◆ **Material provided**:
────────────────────────────────────────

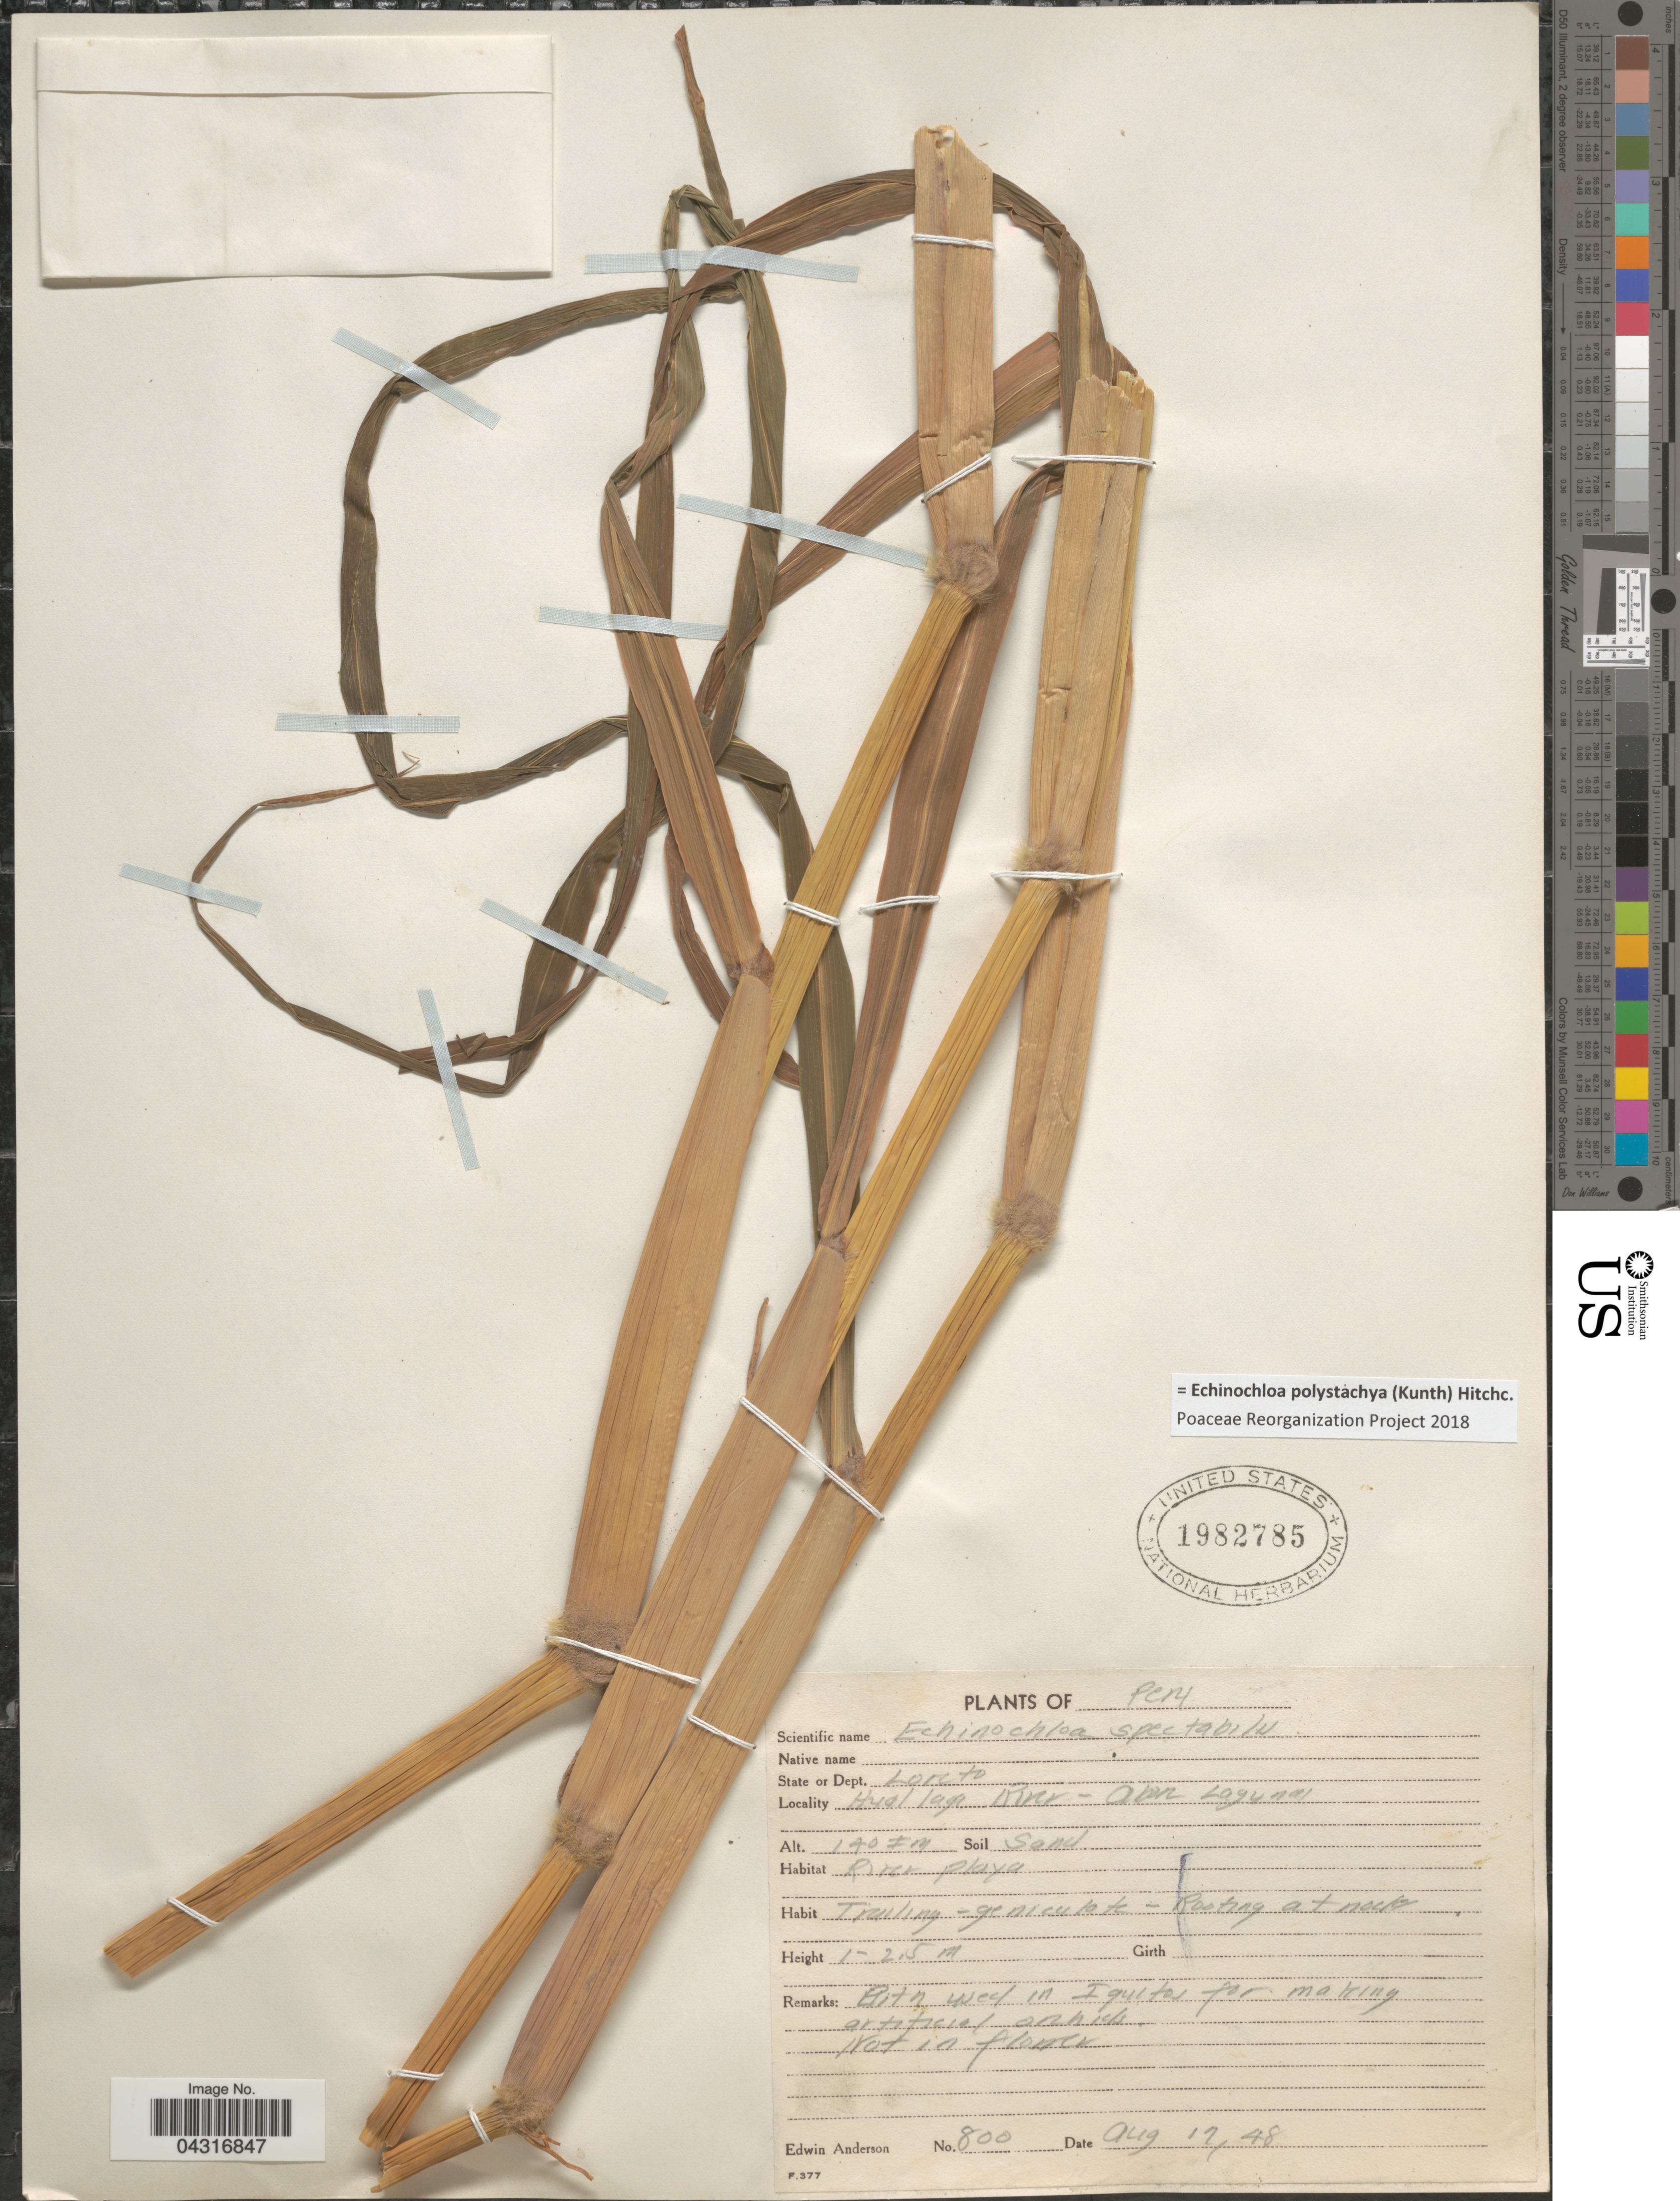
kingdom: Plantae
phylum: Tracheophyta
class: Liliopsida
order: Poales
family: Poaceae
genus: Echinochloa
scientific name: Echinochloa polystachya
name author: (Kunth) Hitchc.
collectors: E. Anderson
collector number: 800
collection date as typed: Transcribed d/m/y: 17/8/48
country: Peru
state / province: Loreto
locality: State or Dept. Loreto. Huallaga River - Above Laguna.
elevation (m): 140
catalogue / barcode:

────────────────────────────────────────

◆ **Objective**:
Extract verbatim the lines of the items, starting at the line that contains "family: Poaceae" and ending at the last line of the items.

◆ **Output of the task**:
family: Poaceae
genus: Echinochloa
scientific name: Echinochloa polystachya
name author: (Kunth) Hitchc.
collectors: E. Anderson
collector number: 800
collection date as typed: Transcribed d/m/y: 17/8/48
country: Peru
state / province: Loreto
locality: State or Dept. Loreto. Huallaga River - Above Laguna.
elevation (m): 140
catalogue / barcode:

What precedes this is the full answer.